>>>

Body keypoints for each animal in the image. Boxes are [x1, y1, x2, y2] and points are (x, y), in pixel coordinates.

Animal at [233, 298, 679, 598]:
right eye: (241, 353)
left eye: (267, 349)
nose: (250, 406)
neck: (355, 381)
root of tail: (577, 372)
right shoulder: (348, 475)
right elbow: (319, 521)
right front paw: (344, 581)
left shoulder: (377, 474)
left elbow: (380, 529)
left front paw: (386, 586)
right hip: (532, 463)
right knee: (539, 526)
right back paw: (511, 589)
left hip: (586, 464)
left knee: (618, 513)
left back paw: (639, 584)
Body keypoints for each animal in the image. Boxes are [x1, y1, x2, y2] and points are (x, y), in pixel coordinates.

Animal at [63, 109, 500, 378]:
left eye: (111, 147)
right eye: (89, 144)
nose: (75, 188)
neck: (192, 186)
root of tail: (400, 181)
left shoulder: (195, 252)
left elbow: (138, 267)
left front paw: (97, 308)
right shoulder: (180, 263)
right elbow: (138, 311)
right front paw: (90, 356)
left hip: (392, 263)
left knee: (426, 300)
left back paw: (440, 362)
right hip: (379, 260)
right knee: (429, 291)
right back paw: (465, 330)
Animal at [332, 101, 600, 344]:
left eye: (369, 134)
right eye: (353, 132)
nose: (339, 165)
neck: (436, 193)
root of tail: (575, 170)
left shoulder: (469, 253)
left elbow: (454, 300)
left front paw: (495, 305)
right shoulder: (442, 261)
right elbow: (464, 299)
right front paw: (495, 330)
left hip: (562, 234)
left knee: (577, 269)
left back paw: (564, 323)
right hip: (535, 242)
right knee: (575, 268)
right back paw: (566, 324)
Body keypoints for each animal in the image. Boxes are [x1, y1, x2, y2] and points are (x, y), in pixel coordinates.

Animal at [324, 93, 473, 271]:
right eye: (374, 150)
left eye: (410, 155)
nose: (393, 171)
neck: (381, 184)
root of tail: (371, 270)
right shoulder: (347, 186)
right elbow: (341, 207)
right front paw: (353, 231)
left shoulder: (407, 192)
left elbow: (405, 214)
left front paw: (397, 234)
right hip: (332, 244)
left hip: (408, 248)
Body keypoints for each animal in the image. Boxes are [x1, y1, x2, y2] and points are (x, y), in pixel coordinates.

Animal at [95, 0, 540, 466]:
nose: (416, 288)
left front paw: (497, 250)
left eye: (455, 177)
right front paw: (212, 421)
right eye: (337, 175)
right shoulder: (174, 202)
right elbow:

<<<
>>>

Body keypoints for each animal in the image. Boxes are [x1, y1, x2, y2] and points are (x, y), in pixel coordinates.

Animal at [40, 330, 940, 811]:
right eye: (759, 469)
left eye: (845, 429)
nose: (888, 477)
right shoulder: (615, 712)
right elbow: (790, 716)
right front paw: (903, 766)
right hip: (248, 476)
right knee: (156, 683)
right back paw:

<<<

→ WORK ITEM: The lines to copy are those above that contain "front".

→ TASK RESULT:
right front paw: (344, 581)
left front paw: (386, 586)
left front paw: (97, 308)
right front paw: (90, 356)
left front paw: (495, 305)
right front paw: (495, 330)
right front paw: (353, 231)
left front paw: (397, 234)
left front paw: (497, 250)
right front paw: (212, 421)
right front paw: (903, 766)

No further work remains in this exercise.